-------- Materials provided --------

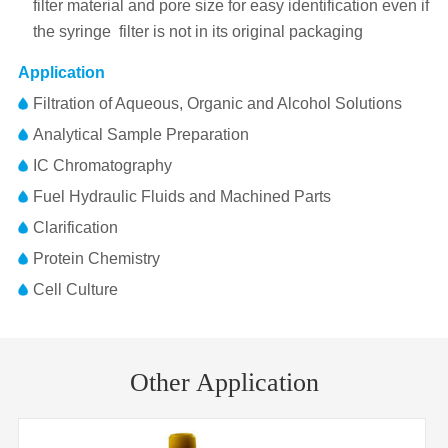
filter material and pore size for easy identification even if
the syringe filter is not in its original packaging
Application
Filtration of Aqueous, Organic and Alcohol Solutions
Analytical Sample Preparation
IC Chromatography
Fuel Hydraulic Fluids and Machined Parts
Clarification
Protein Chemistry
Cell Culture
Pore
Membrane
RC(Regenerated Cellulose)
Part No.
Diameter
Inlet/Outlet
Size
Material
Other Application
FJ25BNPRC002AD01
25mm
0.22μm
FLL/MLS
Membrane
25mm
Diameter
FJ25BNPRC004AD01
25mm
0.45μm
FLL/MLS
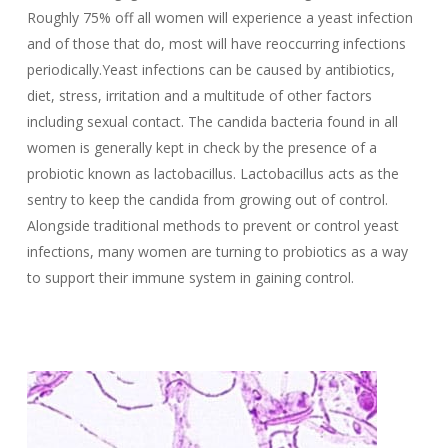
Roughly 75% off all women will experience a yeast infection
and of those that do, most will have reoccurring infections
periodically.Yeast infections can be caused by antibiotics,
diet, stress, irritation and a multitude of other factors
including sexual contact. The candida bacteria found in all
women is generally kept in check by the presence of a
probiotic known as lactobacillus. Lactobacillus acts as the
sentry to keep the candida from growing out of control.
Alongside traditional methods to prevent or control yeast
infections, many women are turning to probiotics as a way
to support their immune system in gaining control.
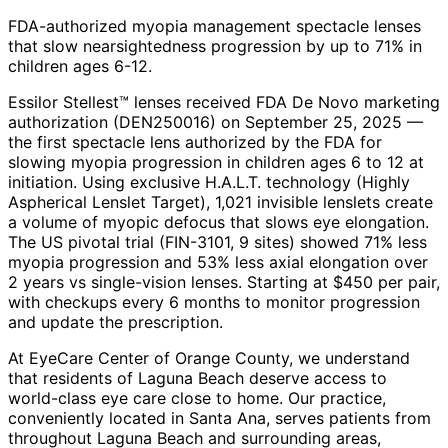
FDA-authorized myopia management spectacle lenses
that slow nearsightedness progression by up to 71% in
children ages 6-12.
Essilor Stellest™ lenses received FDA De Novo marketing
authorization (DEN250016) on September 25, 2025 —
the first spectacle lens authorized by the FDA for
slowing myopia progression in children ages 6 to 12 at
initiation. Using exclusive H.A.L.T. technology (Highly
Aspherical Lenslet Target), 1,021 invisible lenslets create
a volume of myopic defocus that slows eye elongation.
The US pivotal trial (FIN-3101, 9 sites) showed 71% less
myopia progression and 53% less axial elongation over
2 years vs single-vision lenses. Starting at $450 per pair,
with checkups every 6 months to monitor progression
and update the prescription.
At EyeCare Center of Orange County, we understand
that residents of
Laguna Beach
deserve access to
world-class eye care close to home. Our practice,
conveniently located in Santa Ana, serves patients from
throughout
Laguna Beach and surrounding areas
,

--------
-------- Materials provided --------

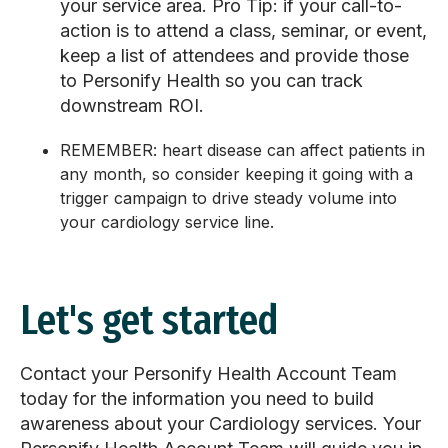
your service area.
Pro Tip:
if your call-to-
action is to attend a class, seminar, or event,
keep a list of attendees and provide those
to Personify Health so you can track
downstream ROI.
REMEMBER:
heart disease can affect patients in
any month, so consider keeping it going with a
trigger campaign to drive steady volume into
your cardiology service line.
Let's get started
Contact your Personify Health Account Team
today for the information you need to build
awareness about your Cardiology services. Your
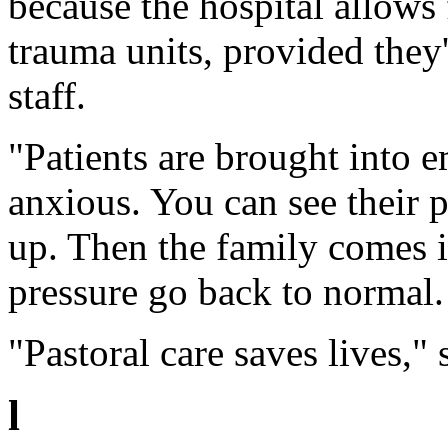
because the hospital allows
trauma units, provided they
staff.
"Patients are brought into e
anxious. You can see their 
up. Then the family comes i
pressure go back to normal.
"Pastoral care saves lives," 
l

--------

Try it » Give again the stretch of lines above from the one with "Cell Culture" through the one with "periodically.Yeast infections can", both ends kept, and copy no pictures.

Final answer »
Cell Culture
Pore
Membrane
RC(Regenerated Cellulose)
Part No.
Diameter
Inlet/Outlet
Size
Material
Other Application
FJ25BNPRC002AD01
25mm
0.22μm
FLL/MLS
Membrane
25mm
Diameter
FJ25BNPRC004AD01
25mm
0.45μm
FLL/MLS
Roughly 75% off all women will experience a yeast infection
and of those that do, most will have reoccurring infections
periodically.Yeast infections can be caused by antibiotics,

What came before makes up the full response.